[Try it]:
Look below for the line with "Task for an image at 4 nm/px: delineate". Extract that line and each one after it through the last, word for word.

##### Record excerpts #####

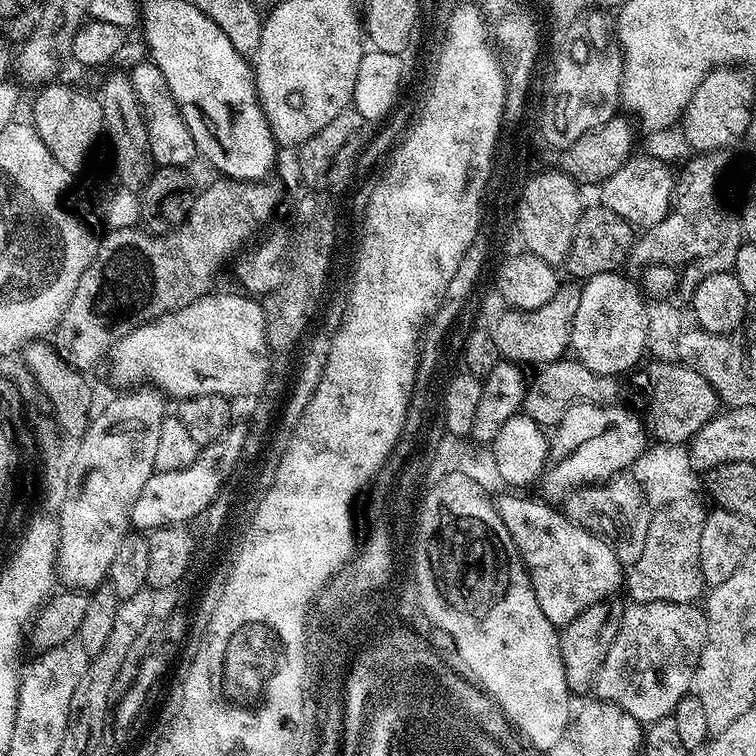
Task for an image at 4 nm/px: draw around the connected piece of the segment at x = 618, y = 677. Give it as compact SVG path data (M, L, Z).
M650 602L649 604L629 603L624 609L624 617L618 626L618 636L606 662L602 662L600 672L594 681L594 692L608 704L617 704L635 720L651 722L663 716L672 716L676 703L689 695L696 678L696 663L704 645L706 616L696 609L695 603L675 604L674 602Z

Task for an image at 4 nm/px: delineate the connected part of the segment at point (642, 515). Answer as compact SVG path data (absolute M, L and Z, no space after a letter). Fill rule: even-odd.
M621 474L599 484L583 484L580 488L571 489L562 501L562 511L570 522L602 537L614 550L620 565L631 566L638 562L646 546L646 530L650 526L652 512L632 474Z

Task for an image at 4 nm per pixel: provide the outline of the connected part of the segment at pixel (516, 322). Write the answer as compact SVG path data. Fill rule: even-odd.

#####

[Solution to the problem]:
Task for an image at 4 nm/px: delineate the connected part of the segment at point (642, 515). Answer as compact SVG path data (absolute M, L and Z, no space after a letter). Fill rule: even-odd.
M621 474L599 484L583 484L580 488L571 489L562 501L562 511L570 522L602 537L614 550L620 565L631 566L638 562L646 546L646 530L650 526L652 512L632 474Z

Task for an image at 4 nm per pixel: provide the outline of the connected part of the segment at pixel (516, 322). Write the answer as compact SVG path data. Fill rule: even-odd.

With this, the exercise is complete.